The latest visit of Russian President Vladimir Putin to Italy may be of historic significance and pave the way for the start of reconciliation between the Russian Orthodox Church and Roman Catholic Church. President Putin’s visit to Italy and Greece, the main political event of the last week, turned out to be a bit more than just a business trip that went smoothly. Aside from achieving obvious economic results e.g. the signing of a long-awaited Balkan pipeline deal, Putin’s trip to Europe also dispelled a number of seemingly fixed stereotypes.
For example, the opinion shared by many Western political scientists that Russia would inevitably find itself in complete isolation following the Munich speech by Putin became yet another myth. It is obvious that the Italians are more interested in cutting mutually beneficial deals with the Russians rather than debate vague and hypothetical issues relating to Russia-U.S. relations. As the Burgas-Alexandroupolis pipeline deal was signed and sealed in Athens last Thursday, Greece and Bulgaria made clear that they were sensible and independent enough to do business with Russia even though cooperation is being frowned upon by the U.S.
There is yet another subtle implication in Putin’s recent trip to Italy. The implication is religious in nature. On the face of it, a meeting between the Russian president and the Pope looked like a ceremonial occasion. However, it may as well prove to be a historic event. There are indications that President Putin and Pope Benedict XVI discussed the prospects for a meeting between Patriarch of Moscow and All Russia Alexy II and Pope Benedict XVI. The meeting is reported to be within the bounds of possibility.
It is an open secret that the Roman Catholic Church has been pushing for such a meeting for quite awhile.

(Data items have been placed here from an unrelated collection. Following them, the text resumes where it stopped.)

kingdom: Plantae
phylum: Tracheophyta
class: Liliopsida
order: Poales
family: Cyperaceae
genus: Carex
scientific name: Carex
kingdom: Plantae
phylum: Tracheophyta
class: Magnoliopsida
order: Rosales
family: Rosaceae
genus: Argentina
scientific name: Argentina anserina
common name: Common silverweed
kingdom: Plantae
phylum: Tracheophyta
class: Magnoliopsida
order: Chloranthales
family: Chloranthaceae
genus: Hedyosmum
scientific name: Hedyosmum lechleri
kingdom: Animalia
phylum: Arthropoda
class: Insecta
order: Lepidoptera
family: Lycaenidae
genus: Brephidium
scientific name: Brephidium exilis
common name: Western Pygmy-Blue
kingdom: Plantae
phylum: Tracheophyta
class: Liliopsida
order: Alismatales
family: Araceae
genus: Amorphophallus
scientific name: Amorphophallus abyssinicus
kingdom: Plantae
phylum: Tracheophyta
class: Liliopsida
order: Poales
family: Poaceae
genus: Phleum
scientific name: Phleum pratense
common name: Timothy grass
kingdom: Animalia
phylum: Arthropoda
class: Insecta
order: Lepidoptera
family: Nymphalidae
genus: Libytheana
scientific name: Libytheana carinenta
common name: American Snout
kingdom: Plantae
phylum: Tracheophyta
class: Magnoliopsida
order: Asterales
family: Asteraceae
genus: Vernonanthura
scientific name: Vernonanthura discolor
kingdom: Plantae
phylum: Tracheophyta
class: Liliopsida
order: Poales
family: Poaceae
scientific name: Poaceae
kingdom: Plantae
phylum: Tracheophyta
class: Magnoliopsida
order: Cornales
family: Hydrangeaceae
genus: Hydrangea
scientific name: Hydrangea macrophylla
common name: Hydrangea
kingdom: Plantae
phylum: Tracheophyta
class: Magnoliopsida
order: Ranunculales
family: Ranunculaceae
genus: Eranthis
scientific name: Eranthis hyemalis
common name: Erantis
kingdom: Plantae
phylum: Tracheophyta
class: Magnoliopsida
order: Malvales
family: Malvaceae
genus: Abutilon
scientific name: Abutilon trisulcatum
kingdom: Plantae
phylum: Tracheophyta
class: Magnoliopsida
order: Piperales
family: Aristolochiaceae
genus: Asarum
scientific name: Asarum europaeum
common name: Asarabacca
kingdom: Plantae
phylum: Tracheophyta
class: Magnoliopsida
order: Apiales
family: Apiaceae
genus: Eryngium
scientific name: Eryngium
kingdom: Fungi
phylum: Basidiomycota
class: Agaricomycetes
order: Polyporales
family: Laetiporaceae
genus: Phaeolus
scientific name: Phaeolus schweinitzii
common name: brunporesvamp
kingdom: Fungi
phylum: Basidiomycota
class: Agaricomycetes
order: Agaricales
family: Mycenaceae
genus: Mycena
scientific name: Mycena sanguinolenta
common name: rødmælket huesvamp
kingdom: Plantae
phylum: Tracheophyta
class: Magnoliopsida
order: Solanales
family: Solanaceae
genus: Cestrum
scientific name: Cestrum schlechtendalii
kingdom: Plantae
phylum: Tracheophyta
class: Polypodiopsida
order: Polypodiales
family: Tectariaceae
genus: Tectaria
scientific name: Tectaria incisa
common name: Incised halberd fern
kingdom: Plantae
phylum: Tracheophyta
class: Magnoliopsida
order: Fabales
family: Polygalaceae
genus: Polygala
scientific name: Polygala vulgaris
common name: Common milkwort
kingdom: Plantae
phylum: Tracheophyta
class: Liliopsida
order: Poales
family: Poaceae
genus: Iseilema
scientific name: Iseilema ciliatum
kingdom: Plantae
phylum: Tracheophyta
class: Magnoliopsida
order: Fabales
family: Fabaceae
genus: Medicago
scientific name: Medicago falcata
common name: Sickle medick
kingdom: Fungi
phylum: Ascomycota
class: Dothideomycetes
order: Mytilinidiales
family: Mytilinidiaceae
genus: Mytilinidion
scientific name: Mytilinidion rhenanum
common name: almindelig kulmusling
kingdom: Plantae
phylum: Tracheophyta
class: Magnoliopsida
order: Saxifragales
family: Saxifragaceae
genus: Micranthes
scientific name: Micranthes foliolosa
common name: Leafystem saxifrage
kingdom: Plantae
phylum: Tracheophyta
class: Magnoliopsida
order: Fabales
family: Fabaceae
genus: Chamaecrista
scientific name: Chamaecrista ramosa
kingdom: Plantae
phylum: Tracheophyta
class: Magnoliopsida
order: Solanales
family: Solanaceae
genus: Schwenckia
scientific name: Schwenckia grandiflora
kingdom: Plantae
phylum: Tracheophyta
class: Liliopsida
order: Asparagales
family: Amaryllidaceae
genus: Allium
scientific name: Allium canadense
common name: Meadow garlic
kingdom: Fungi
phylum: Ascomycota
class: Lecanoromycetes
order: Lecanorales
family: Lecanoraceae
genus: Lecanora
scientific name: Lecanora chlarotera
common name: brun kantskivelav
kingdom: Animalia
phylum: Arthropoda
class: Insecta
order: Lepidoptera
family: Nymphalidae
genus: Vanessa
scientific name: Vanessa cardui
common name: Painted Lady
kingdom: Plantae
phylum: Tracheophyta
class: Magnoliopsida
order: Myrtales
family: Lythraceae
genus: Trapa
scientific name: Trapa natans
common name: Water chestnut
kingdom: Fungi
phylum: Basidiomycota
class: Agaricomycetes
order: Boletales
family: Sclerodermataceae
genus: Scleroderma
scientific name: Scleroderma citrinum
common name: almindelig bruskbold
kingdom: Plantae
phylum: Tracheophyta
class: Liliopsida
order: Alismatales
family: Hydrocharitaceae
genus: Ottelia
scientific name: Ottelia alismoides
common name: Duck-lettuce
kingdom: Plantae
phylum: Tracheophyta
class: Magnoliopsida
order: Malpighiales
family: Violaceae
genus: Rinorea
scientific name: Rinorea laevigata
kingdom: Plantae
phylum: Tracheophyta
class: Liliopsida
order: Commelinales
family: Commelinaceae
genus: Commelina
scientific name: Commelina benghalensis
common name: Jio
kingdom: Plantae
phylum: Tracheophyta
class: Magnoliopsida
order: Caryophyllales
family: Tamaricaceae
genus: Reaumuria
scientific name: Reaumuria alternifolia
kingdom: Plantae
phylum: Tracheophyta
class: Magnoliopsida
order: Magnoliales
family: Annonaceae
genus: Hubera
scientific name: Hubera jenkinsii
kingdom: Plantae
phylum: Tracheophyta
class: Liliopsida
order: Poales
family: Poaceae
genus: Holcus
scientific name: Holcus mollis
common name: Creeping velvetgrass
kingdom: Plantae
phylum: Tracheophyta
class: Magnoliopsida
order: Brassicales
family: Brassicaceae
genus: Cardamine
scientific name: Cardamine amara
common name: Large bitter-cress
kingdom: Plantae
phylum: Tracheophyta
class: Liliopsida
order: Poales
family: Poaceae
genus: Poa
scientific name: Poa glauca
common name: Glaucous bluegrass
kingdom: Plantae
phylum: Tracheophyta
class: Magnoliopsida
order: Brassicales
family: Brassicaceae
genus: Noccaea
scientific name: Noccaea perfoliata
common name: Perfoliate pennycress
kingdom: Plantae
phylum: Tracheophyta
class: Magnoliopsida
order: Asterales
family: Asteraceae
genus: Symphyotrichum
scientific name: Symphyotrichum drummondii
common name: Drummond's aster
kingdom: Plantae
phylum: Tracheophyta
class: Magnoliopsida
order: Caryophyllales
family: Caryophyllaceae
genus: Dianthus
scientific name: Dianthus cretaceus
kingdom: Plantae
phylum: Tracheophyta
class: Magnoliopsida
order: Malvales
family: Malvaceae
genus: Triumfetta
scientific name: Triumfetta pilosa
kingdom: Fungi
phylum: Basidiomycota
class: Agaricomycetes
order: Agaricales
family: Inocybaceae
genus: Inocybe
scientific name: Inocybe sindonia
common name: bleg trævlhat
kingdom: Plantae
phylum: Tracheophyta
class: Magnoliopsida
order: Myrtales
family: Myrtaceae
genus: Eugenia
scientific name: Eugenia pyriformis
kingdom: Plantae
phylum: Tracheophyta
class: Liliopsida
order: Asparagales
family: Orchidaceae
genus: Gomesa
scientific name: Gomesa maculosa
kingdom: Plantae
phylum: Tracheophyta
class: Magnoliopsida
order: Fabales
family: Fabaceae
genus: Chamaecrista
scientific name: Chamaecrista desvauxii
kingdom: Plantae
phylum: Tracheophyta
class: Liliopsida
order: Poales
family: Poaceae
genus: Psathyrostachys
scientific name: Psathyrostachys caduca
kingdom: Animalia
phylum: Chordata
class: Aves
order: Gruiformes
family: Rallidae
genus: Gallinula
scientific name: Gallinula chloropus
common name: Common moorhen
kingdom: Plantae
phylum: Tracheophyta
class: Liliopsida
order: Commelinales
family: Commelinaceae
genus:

The meeting could symbolize the start of a long-awaited reconciliation process between the two Christian Churches. Establishing friendly relations between the Church of Rome and Russian Orthodox Church is arguably one of the most important and difficult earthly missions of Pope Benedict XVI.
The intentions of the Pope are quite understood. The last several years have seen a continued increase in the role of the Russian Orthodox Church. The Roman Catholic Church seems to be sincerely determined to have good relations with a benevolent partner in lieu of a problem neighbor.
Last week the Roman Catholic Church showed respect yet another time for the Russian Orthodox Church. By decree of the Italian government, a temple in the city of Bari was returned to the Moscow Patriarchate. The move apparently had the “papal blessing”; otherwise it would have never happened.
Patriarch Alexy II has now an opportunity to appreciate the friendly gestures extended by the Roman Catholic Church. He may take one step forward, a step of historic importance. Then the Pope’s hope of meeting with the Patriarch may become a reality in the foreseeable future.